Transcription task. Write out each entry verbatim and exclude any image.
----
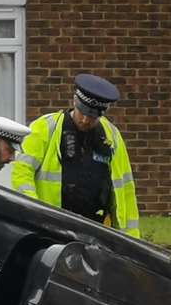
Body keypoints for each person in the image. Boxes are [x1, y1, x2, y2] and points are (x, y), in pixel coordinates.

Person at [12, 73, 141, 238]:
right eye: (83, 112)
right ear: (75, 101)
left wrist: (131, 241)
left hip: (97, 230)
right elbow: (22, 174)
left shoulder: (112, 137)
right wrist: (37, 213)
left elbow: (126, 192)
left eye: (93, 116)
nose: (86, 120)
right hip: (51, 227)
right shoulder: (45, 128)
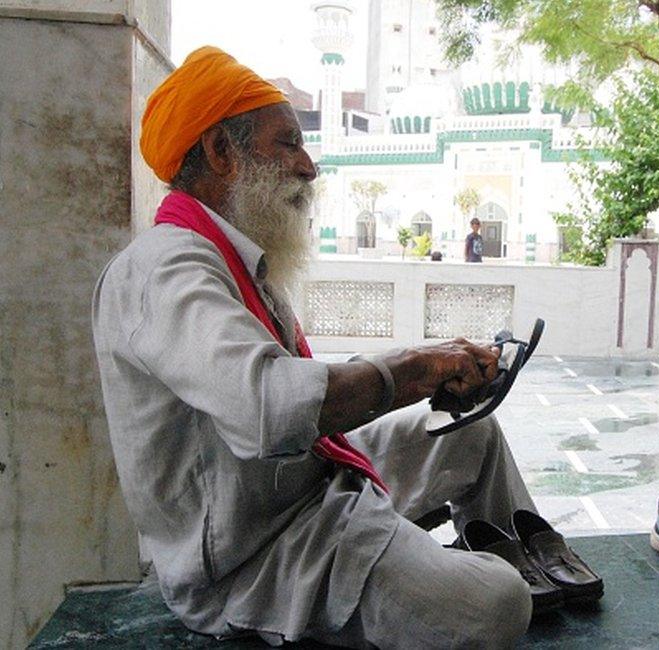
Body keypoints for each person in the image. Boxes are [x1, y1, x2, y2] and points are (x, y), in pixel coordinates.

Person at [91, 47, 590, 648]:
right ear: (222, 152)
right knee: (496, 602)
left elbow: (301, 391)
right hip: (253, 560)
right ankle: (476, 573)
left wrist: (429, 367)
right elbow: (271, 406)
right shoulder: (164, 271)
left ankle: (503, 548)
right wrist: (414, 369)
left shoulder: (234, 260)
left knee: (471, 436)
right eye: (289, 144)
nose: (309, 166)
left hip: (307, 489)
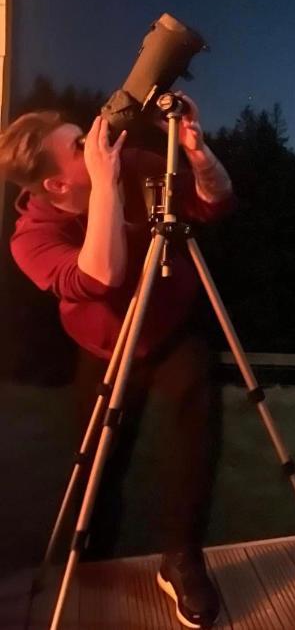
----
▶ [ANSWER TO THIS PROBLEM]
Body keypoints for each person in the image. Boxes are [x1, y1, x2, y2] and points are (x, y), in pixel coordinates.

Person at [12, 73, 141, 238]:
right eye: (83, 112)
right ear: (75, 101)
left wrist: (131, 241)
left hip: (97, 230)
right elbow: (22, 174)
left shoulder: (112, 137)
right wrist: (37, 213)
left elbow: (126, 192)
left eye: (93, 116)
nose: (86, 120)
right hip: (51, 227)
right shoulder: (45, 128)
Body keypoints for each person in the image. Boxes are [x1, y1, x2, y2] and points are (x, y), in pixel coordinates.

Person at [91, 47, 590, 648]:
right ear: (222, 152)
right knee: (496, 602)
left elbow: (301, 391)
right hip: (253, 560)
right ankle: (476, 573)
left wrist: (429, 367)
right elbow: (271, 406)
right shoulder: (164, 271)
left ankle: (503, 548)
right wrist: (414, 369)
left shoulder: (234, 260)
left knee: (471, 436)
right eye: (289, 144)
nose: (309, 166)
left hip: (307, 489)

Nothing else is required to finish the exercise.